Chloroquine works by attacking the parasites once they have entered the red blood cells. It kills the parasites and prevents them from multiplying further.
It is not fully understood how chloroquine kills the parasites, but it is thought to work by blocking the action of a chemical that the parasites produce to protect themselves once inside the red blood cells. When inside the red blood cells, the malaria parasites digest the oxygen carrying pigment haemoglobin that is found in these cells. This divides the haemoglobin into two parts; haem and globin, and the haem part is toxic to the malaria parasite. To prevent itself from being damaged by haem, the malaria parasite produces a chemical that converts haem into a compound that is not toxic to them. Chloroquine blocks the action of this chemical. This causes the levels of the toxic haem to rise, thus killing the malaria parasites.
Chloroquine can be used both to prevent and to treat malaria. For prevention it is usually taken in combination with another antimalarial medicine called proguanil. However, the malaria parasite is resistant to these medicines in certain areas of the world, and it is important to check with your pharmacist which medicines are currently recommended to prevent malaria in the country you are travelling to. You can also check in the travel section of this site.
If chloroquine is recommended for prevention it should be started a week before travel to the malarious region. It should then be taken throughout the stay, so that if you are bitten by an infected mosquito, there will be medicine in your blood to prevent malaria developing. Chloroquine should be continued for a further four weeks after leaving the malarious area, so that there is still medicine in the blood to kill any remaining parasites released from the liver into the red blood cells during this time.
Higher doses than those used for preventing malaria are used to treat malaria infection. Chloroquine may be given by injection to treat malaria, if administration by mouth is not possible. However, chloroquine is no longer recommended for treating falciparum malaria (the most serious kind, caused by a type of malaria parasite called Plasmodium falciparum), because there is widespread resistance of the Plasmodium falciparum parasite to chloroquine.
Chloroquine is also active against other types of protozoa, including one called Entamoeba histolytica (which causes amoebic dysentry). Metronidazole is the drug of choice for infections with this parasite, but chloroquine can be used to treat liver infections (amoebic hepatitis) if metronidazole is not available.
Chloroquine also has anti-inflammatory activity and is sometimes used in high doses to treat the autoimmune diseases rheumatoid arthritis, systemic lupus erythematosus, and discoid lupus erythematosus. In these diseases, the body's immune system is overactive and causes inflammation that results in the disease symptoms. Chloroquine suppresses the inflammation and the disease process.
In rheumatoid arthritis, chloroquine is known as a disease-modifying antirheumatic drug (DMARD). It doesn't have an immediate effect, but requires four to six months of treatment for a full response. If there is no real benefit on the disease after taking this medicine for six months, your doctor will usually ask you to stop taking it and try a different DMARD.
++++++
● EXERCISE
Copy out everything in the chloroquine text from "Chloroquine works by" down to "from multiplying further.".

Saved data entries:
++++++
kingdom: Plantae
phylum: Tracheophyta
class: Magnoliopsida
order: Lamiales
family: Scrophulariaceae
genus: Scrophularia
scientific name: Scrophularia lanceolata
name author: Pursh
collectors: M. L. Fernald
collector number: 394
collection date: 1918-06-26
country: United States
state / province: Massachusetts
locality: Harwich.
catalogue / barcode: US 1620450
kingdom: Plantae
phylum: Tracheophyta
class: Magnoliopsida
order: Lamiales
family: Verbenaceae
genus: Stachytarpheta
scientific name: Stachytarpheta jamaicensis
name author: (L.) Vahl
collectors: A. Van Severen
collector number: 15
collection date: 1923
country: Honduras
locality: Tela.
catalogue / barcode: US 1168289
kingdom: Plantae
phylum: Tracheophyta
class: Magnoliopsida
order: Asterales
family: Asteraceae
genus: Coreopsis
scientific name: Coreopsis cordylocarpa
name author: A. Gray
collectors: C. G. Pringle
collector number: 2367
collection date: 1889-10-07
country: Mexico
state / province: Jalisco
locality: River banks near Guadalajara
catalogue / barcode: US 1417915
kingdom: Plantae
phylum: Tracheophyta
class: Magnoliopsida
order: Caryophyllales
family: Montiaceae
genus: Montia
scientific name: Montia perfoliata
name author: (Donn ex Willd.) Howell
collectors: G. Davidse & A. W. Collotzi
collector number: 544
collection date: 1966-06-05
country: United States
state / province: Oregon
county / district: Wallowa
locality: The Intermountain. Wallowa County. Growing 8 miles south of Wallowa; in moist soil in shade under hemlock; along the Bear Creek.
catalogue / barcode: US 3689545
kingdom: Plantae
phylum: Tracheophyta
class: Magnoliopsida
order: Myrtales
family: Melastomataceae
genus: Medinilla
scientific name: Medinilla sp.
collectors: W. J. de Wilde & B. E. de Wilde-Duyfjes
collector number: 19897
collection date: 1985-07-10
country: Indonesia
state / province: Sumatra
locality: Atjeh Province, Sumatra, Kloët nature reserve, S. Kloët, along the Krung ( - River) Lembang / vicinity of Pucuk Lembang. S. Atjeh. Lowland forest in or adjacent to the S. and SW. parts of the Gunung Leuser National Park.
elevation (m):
++++++
● THE ANSWER
Chloroquine works by attacking the parasites once they have entered the red blood cells. It kills the parasites and prevents them from multiplying further.